▸ **EXERCISE AIM**
Keep the pictures out of the copy and print all the entries below exactly.

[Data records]

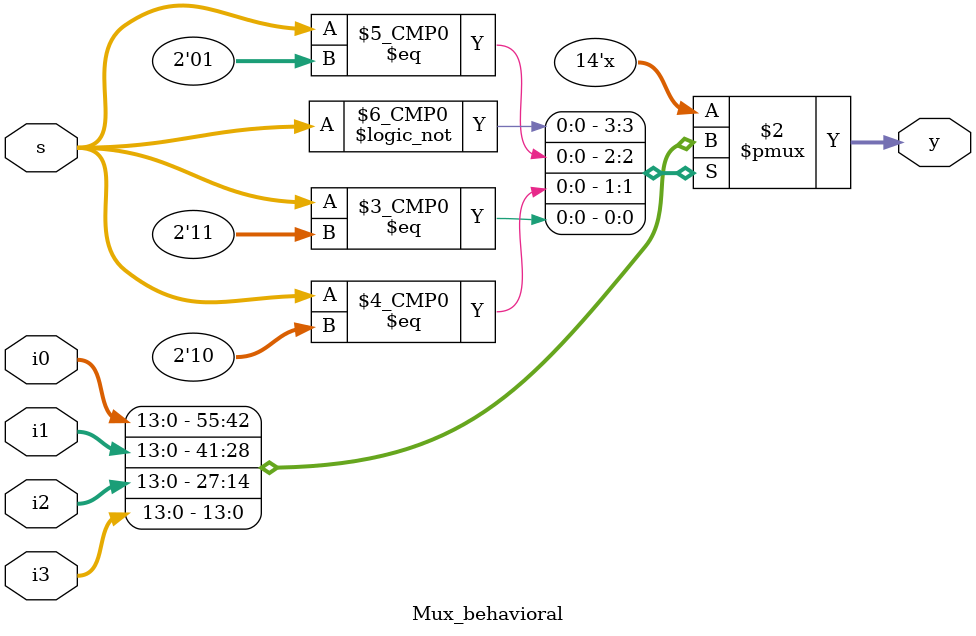
<source format=v>
`timescale 1ns / 1ps

module Mux_behavioral(
    input [13:0] i0,
    input [13:0] i1,
    input [13:0] i2,
    input [13:0] i3,
    input wire [1:0] s,
    output reg [13:0] y
    );
    
    always @(s) begin
        y = 1'b0;
            case(s)
            2'b00 : y = i0;
            2'b01 : y = i1;
            2'b10 : y = i2;
            2'b11 : y = i3;
            default : begin
                y = 0;
            end
            endcase
    end
    
endmodule

</source>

▸ **WRITTEN RESPONSE**
<source format=v>
`timescale 1ns / 1ps

module Mux_behavioral(
    input [13:0] i0,
    input [13:0] i1,
    input [13:0] i2,
    input [13:0] i3,
    input wire [1:0] s,
    output reg [13:0] y
    );
    
    always @(s) begin
        y = 1'b0;
            case(s)
            2'b00 : y = i0;
            2'b01 : y = i1;
            2'b10 : y = i2;
            2'b11 : y = i3;
            default : begin
                y = 0;
            end
            endcase
    end
    
endmodule

</source>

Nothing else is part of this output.